CSE 559A: Computer Vision

Use Left/Right PgUp/PgDown to navigate slides

Fall 2018: T-R: 11:30-1pm @ Lopata 101

Instructor: Ayan Chakrabarti (ayan@wustl.edu).

Course Staff: Zhihao Xia, Charlie Wu, Han Liu

Oct 23, 2018

- Project Proposals Deadline was Sunday
- We'll be providing you with feedback over the next week.

- Problem Set 3 Due Thursday

- Friday Office Hours will be (always) in Lopata 103

But what is the basis of this grouping ?

- Physical
- Lie on the same surface / plane
- Made of the same material
- Moving together rigidly

But what is the basis of this grouping ?

- Semantic
- Same object
- Foreground / background
- Interesting / non-interesting

Semantic segmentation: often humans will disagree on what goes where.

**Simplest Version: Superpixel Segementation**

- Partition Image into a large number of segments called superpixels.
- Many segments, each segment relatively small.

- Oversegmentation of the image
- Each object / plane / surface might be broken into multiple segments
- But (hope) each segment does not cross a boundary.

Can be based on appearance alone

Simplifies further processing (dealing with \(K\) segments instead of \(N\) pixels)

**SLIC Superpixels**

Achanta et al., 2010. Simple Linear Iterative Clustering.

Formally, given an image \(I[n]\) with \(N\) pixels, you want group the pixels into \(K<<N\) super pixels.

You want to determine a label

\[L[n] \in \{1,2,\ldots K\}\]

for every pixel \(n\), based on some metric.

Note the value of \(L\) doesn't matter.
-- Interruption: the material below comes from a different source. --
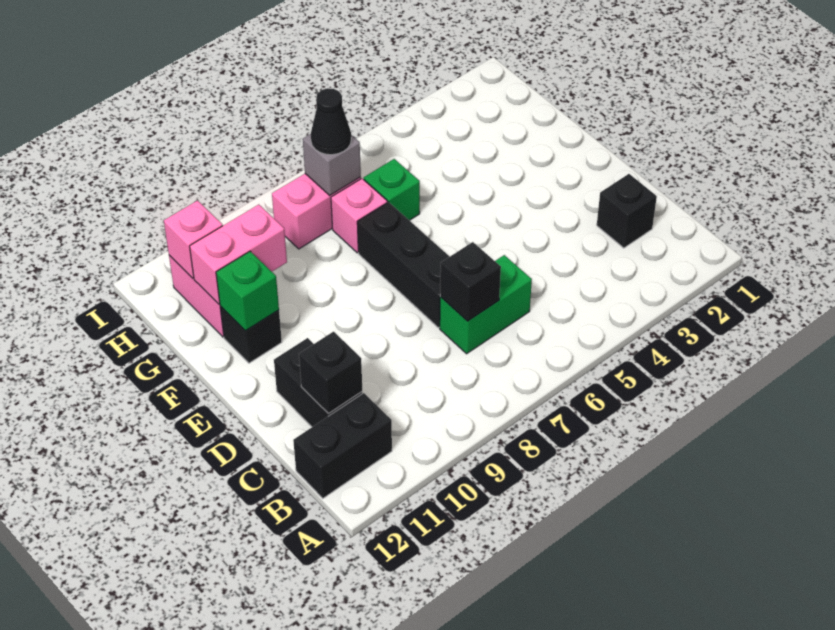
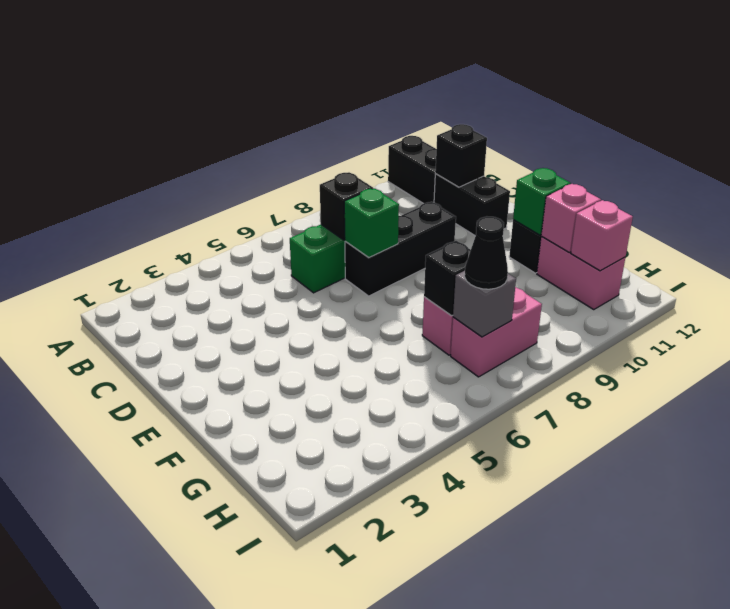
black brick B11:B12 level 1 -> black brick A11:B11 level 1
black brick C2 level 1 -> black brick G7 level 2
black brick D7:F7 level 1 -> black brick D7:D9 level 1
green brick G6 level 1 -> green brick D7 level 2
pink brick G10:G11 level 2 -> pink brick G11 level 2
What matters is similar pixels have the same label. This is clustering !

The final output we care about is \(K\) sets

\[S_k = \{n: L[n] = k\}\]

**SLIC Superpixels**

We will want to group pixels that appear similar and are close by into the same super-pixel.

Define an "augmented" image \(I'[n]\) where each \(I'[n]\in \mathbb{R}^5\)

- First 3 dimensions are R,G,B

- Two dimensions are \(x\) and \(y\) co-ordinates.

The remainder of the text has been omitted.